Real estate. The National Association of Realtors reports that since the mid-1990s, nearly twice as many single women as single men have purchased homes. If you qualify for a mortgage (or have the cash), buying real estate can be a sound financial investment, but it should make up part of your portfolio, not the bulk of your net worth. “A lot of times women aren’t diversifying that money,” Hill says. “They’ll say, ‘I have my house to retire on.’ That’s great, but it can’t be your only savings plan.”
Cole says many female clients seek out her advice when they’re planning to buy real estate. A few of her clients have even bought and flipped properties for a profit. “They’re more excited about real estate and more comfortable with it than they are with the stock market,” she says.

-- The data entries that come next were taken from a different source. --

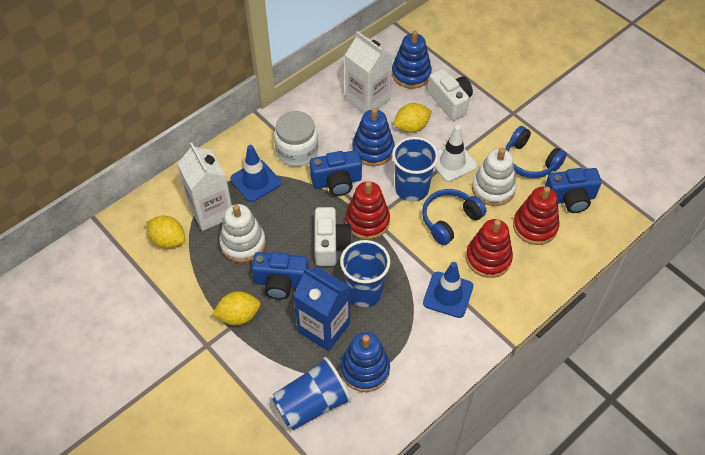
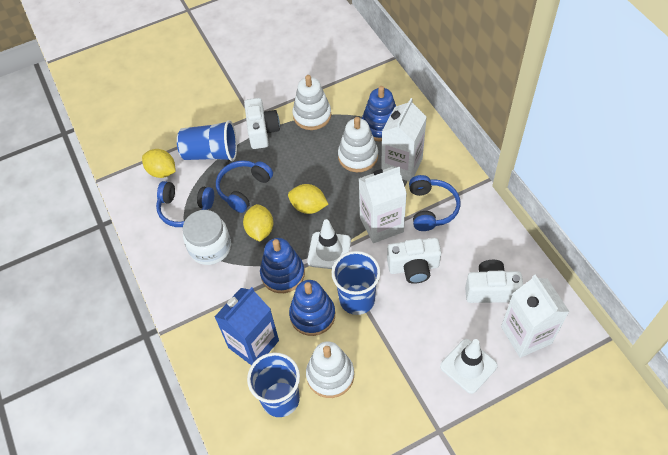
blue camera: 3 -> 0
blue headphones: 2 -> 3
blue traffic cone: 2 -> 0
red stacking toy: 3 -> 0
white camera: 2 -> 3
white carton: 2 -> 3
white stacking toy: 2 -> 3
white traffic cone: 1 -> 2

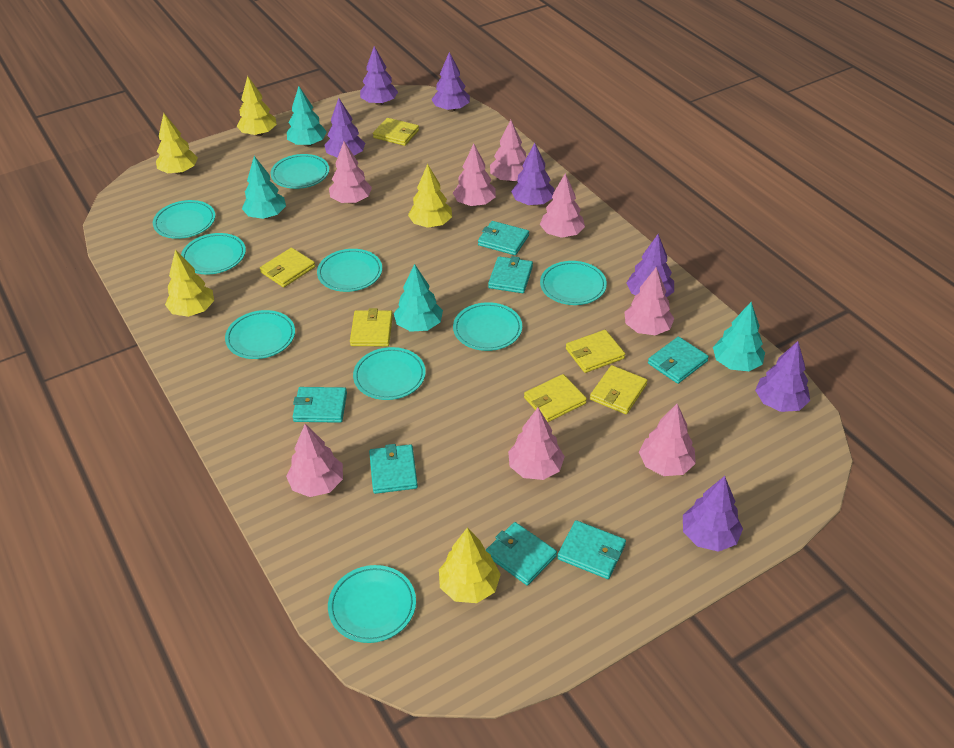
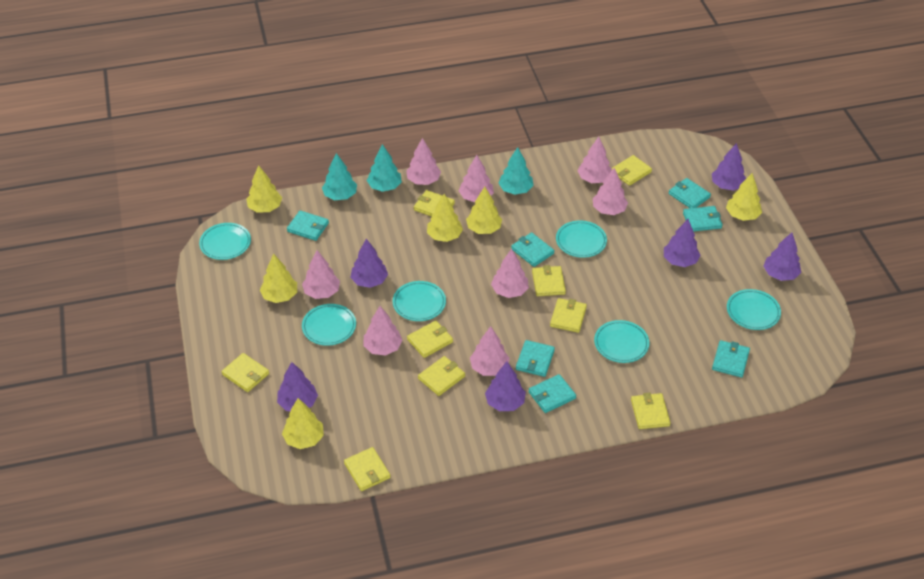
purple tree: 7 -> 6
turquoise plate: 9 -> 6
turquoise tree: 4 -> 3
yellow tree: 5 -> 6
yellow wallet: 6 -> 9

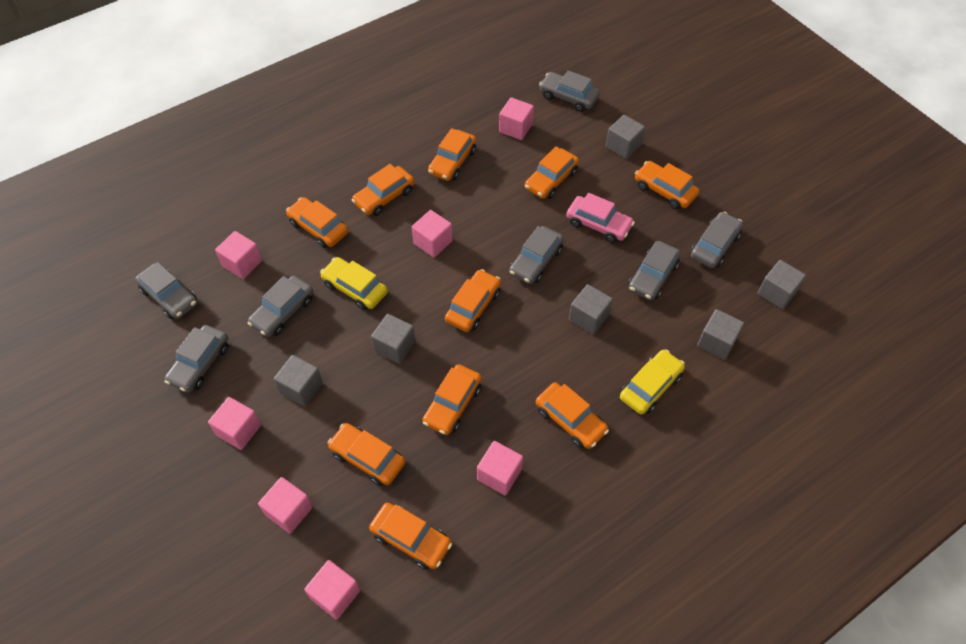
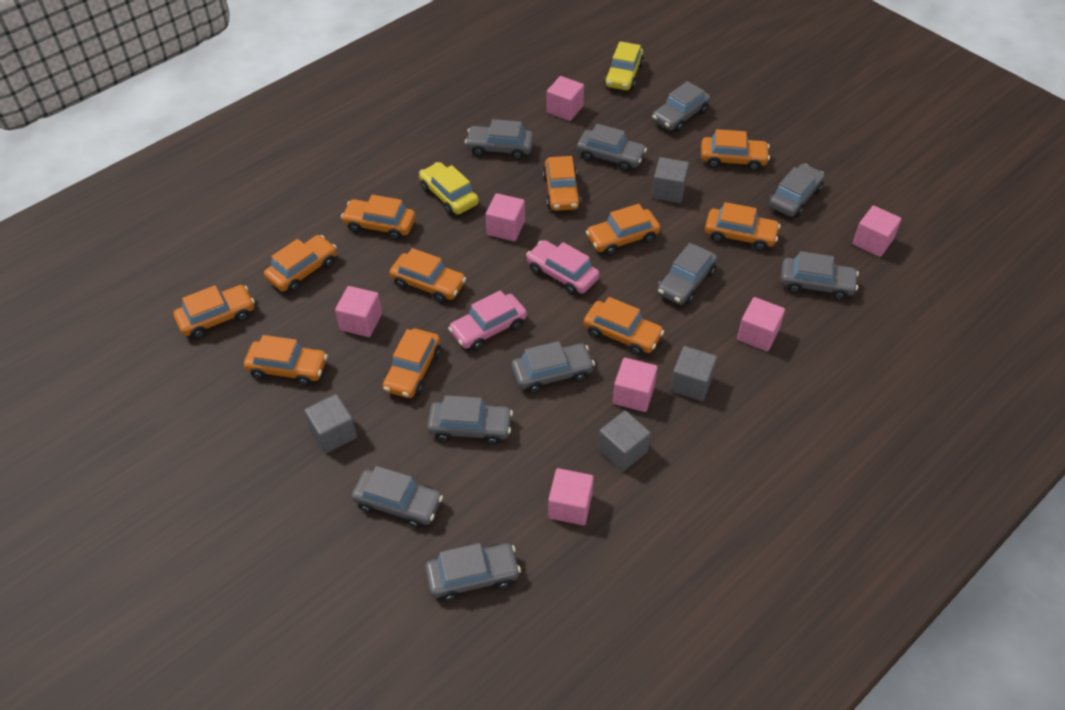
grey car: 7 -> 10
grey cube: 6 -> 4
orange car: 10 -> 11
pink car: 1 -> 2

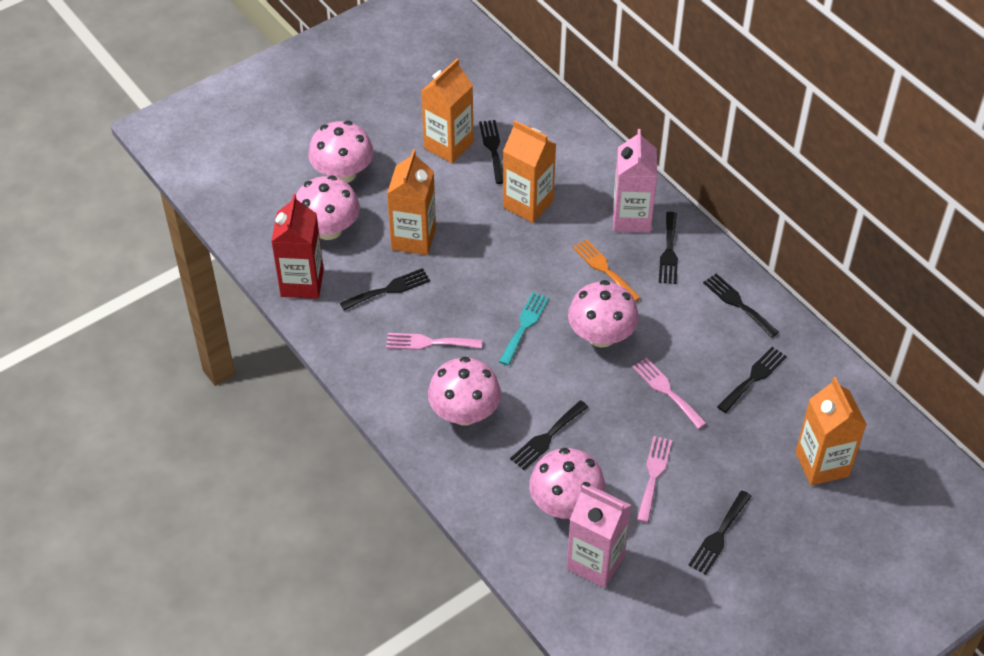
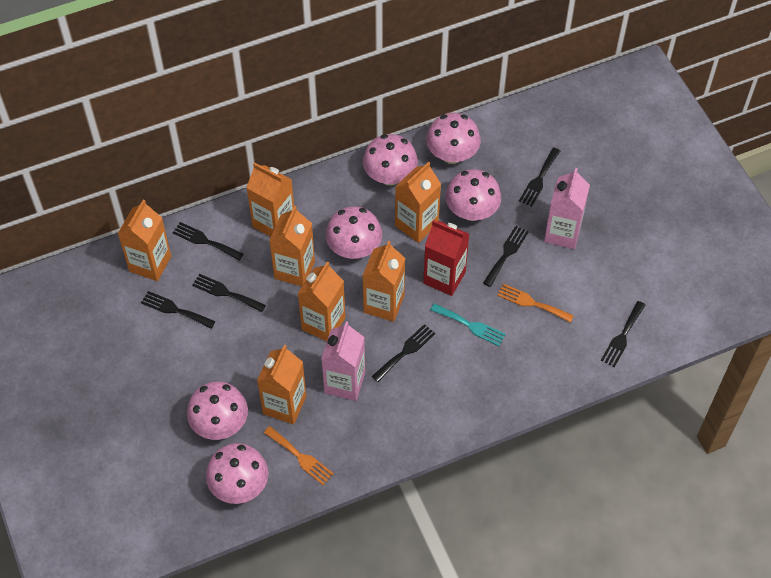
orange carton: 4 -> 7
orange fork: 1 -> 2
pink fork: 3 -> 0
pink mushroom: 5 -> 6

Investments. Some women, especially those who grew up in the 50s and 60s, are wary of investing money. “It goes back to their childhood years where as young girls, they were taught to cook and clean,” Jones says. “Rarely were they taught to save or invest their money, so there’s a sense of insecurity when it comes to finances.”
As a result, Jones says many women invest conservatively for fear of losing their nest egg. “You can’t just plop money into CDs,” Hill agrees. “It has to be able to outpace inflation. Without that risk, you’re not getting that upside too.” Working with a financial advisor could help determine the appropriate amount of risk given available funds, time and other factors.